Tag Archives: citation styles

Launching Ref2RIS – convert your typed bibliography to Endnote format

Several months ago I blogged about Converting a plaintext bibliography to RIS format for Endnote. It’s not as painful a process as typing up hundreds/thousands of records, but it’s still painful.

This last week, I had to repeat the process. Eight painful work-hours later, I heard a colleague had something similar to do. And I thought there must be a way to automate it so one doesn’t have to do the endless typing every time.

Then I was home sick and got bored and ended up making a basic APA converter. Then (still sick and still bored) I got all fancy-schmancy and named and documented it and everything.

Thus, Ref2RIS.

Notes:

  • If you really can’t get access to MacOS or Linux to do this on and can’t get sed on Windows, email me – I’ll do it for a dollar or a good cause.
  • If you need a style other than APA, also email me. Whether/how quickly I get around to it will depend on a complex formula of many factors, but I think it’ll be quicker to make than the first one was, and right at the moment my motivation is high.
  • If you use it successfully, please let me know, spread the word, and/or if you’re really enthusiastic there’s a tipjar on the site.

Converting a plaintext bibliography to Endnote/RIS format with help from Linux/Terminal

[Update 16/7/2011: See my more recent post on the topic, Launching Ref2RIS – convert your typed bibliography to Endnote format, which makes things even easier.]

You won’t want to do this unless you’ve got literally hundreds of references. Any less, and these suggestions are way easier.

1. Format references so they’re each on their own line – no blank lines.

(DATASET EXCERPT)
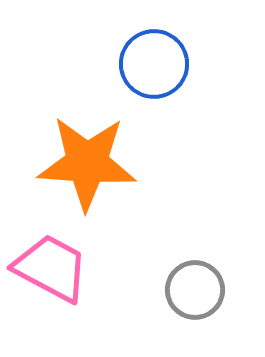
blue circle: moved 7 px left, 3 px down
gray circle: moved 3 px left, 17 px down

(TASKS TO PERFORM)
- A) In the Ref2RIS post, how many work-hours did the writer spend repeating the conversion process last week?
- B) Name every operating system mentioned in the Ref2RIS post.
- C) Copy the Ref2RIS post word for word from "This last week, I" to "it and everything.".

(WRITTEN RESPONSES)
- A) Eight work-hours.

- B) MacOS, Linux, Windows

- C)
This last week, I had to repeat the process. Eight painful work-hours later, I heard a colleague had something similar to do. And I thought there must be a way to automate it so one doesn’t have to do the endless typing every time.

Then I was home sick and got bored and ended up making a basic APA converter. Then (still sick and still bored) I got all fancy-schmancy and named and documented it and everything.